Wednesday, May 17, 2006
By Cedric Ricks
e-mail: [email protected] phone: 388-8557
An organizer of a November ballot initiative to amend the state constitution to ban affirmative-action programs urged the Kalamazoo County Board of Commissioners on Tuesday night not to adopt a resolution in support of such programs.
“This initiative is about equal treatment under the law for all individuals without regard to their race or sex,” said Jennifer Gratz, executive director of the Michigan Civil Rights Initiative.
“One of the myths that is out there is that this initiative would eliminate all forms of affirmative action,” Gratz said. “That is not true. If you consider preferential treatment to be affirmative action, then, in that sense, it will eliminate programs.”
Ballot language will go before Michigan voters that would “ban affirmative action programs that give preferential treatment to groups or individuals based on their race, gender, color, ethnicity or national origin” in public employment, education or contracting.

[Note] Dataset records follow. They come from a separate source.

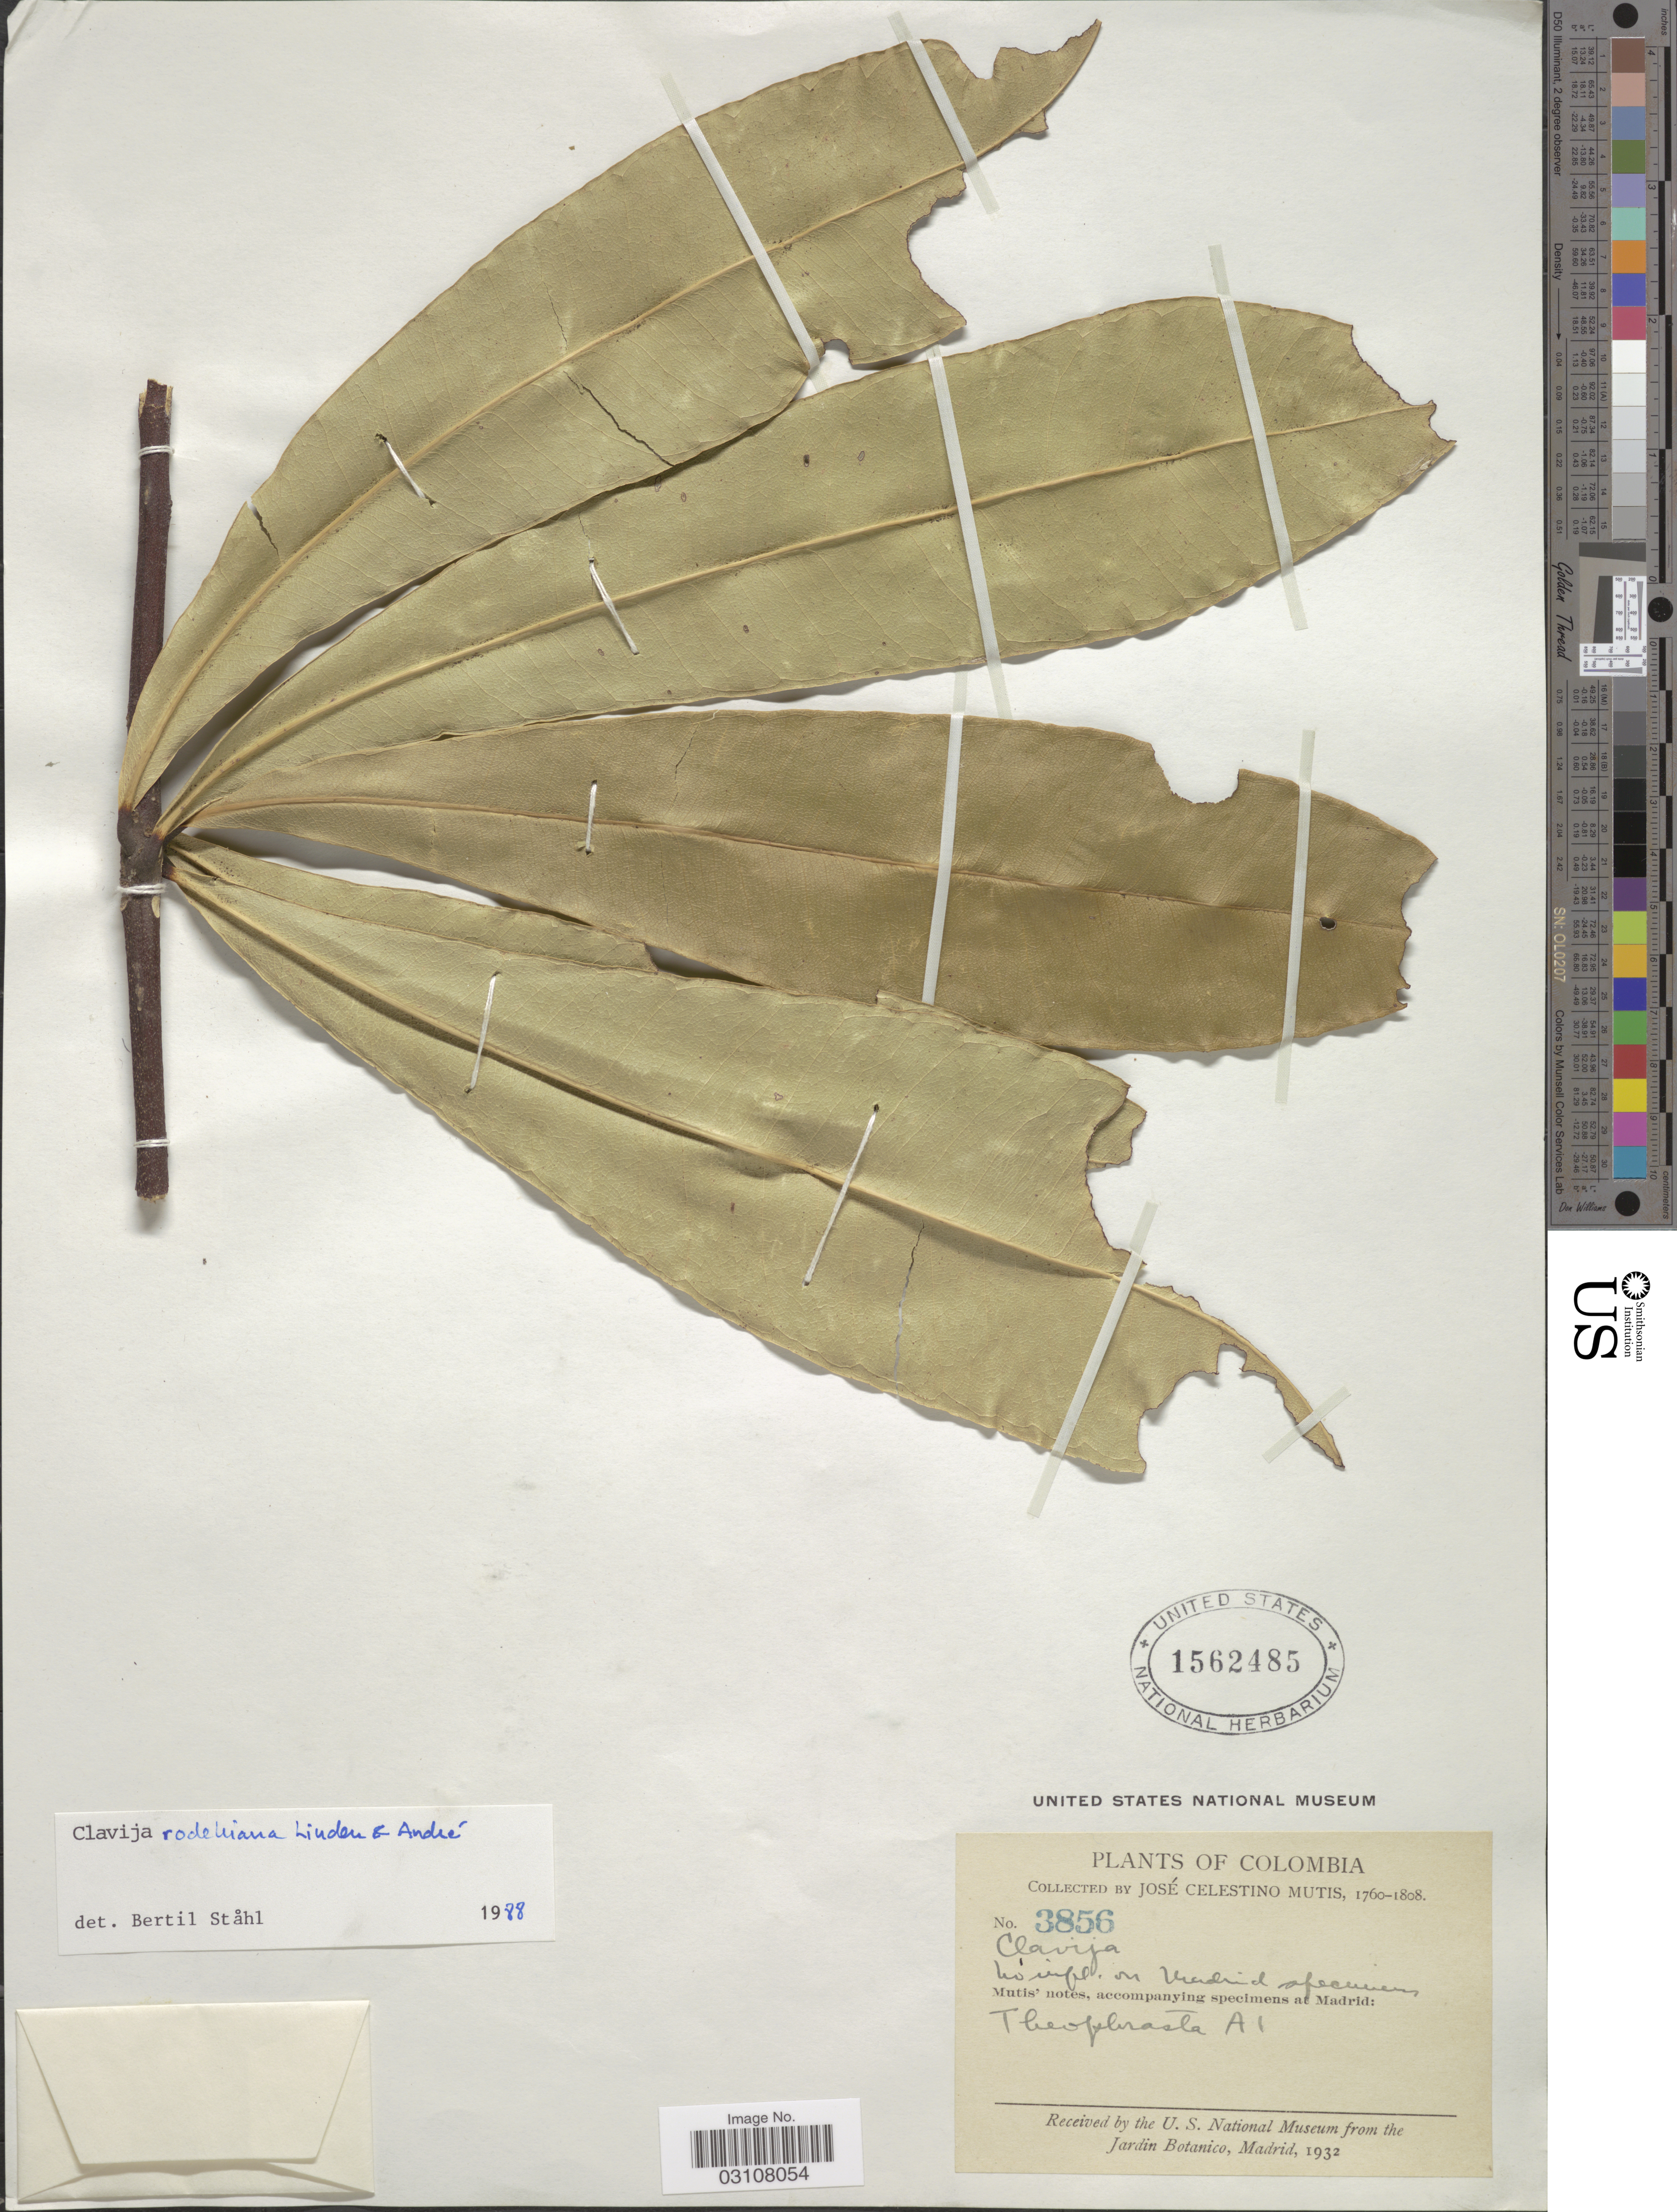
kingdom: Plantae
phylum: Tracheophyta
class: Magnoliopsida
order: Ericales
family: Primulaceae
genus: Clavija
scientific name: Clavija rodekiana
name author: Linden & André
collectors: J. C. B. Mutis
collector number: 3856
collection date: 1760/1808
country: Colombia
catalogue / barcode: US 1562485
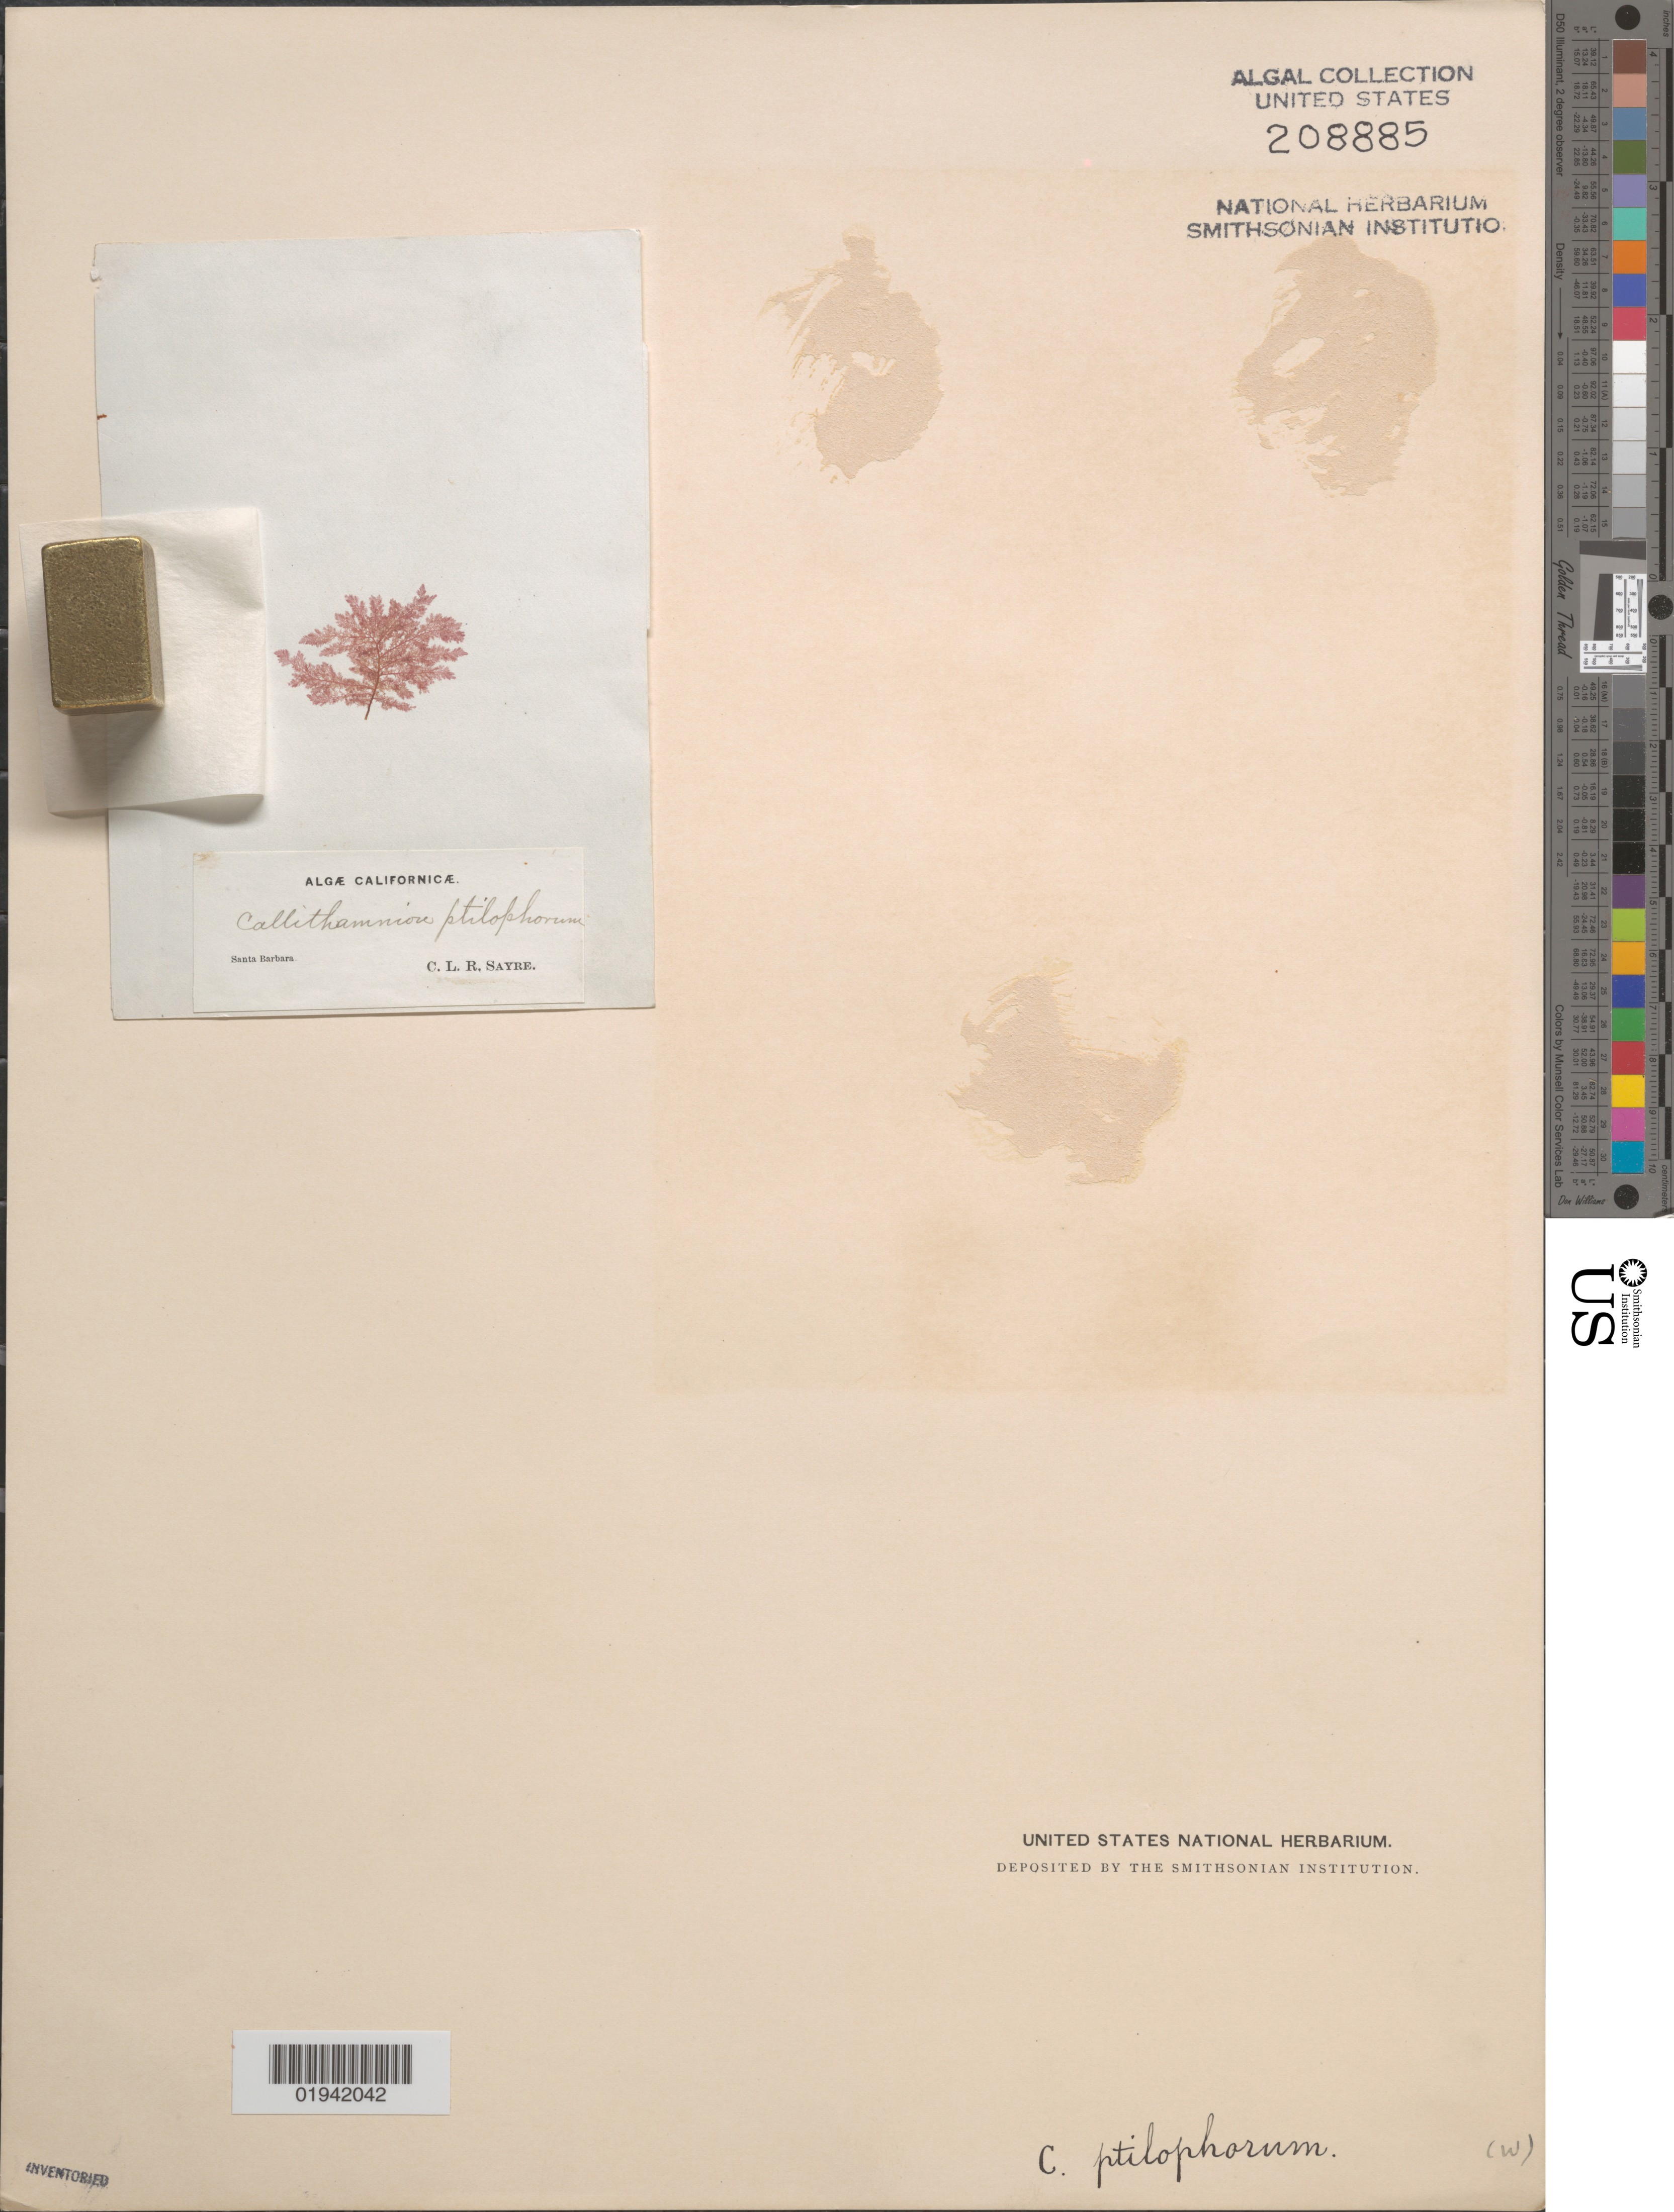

Gratz spoke to the county board in response to County Administrator Don Gilmer’s request that county commissioners consider passing a resolution affirming the benefits of the county’s affirmative-action plan.
Gilmer said the proposed resolution was removed from Tuesday’s agenda and will be considered by the county board at its June 6 committee-of-the-whole meeting. The county has had some form of affirmative action since 1975, he said.
In the county board’s agenda packet, Gilmer and Jo Woods, the county’s human-resource director, prepared a memo that offered some reasons for supporting affirmative action.
The memo said affirmative action includes identifying and dismantling discriminatory barriers such as biased testing or recruitment and hiring practices, and conducting outreach to under-represented women and minorities by targeting colleges and ethnic, media, women and minority organizations.
Instituting mentoring and targeted training programs, along with addressing hidden biases in recruitment, hiring, promotion and compensation practices, such as addressing unnecessary job requirements, also are examples of affirmative action, according to the memo.
Gilmer and Woods said in the memo that they believed the proposal from the Michigan Civil Rights Initiative is “misleading and will have unintended consequences.”
“It won’t stop the other preferences that permeate state and local hiring, promotion, contracts and education opportunity, and it will immediately eliminate affirmative-action programs that help women and minorities have a fair opportunity in education and jobs,” the memo stated.
“Excluding race and gender while continuing to allow preferences for cronies, legacies, geography, income, military service, musical talent, athletic capability, family background, physical disabilities and other factors would be wrong.”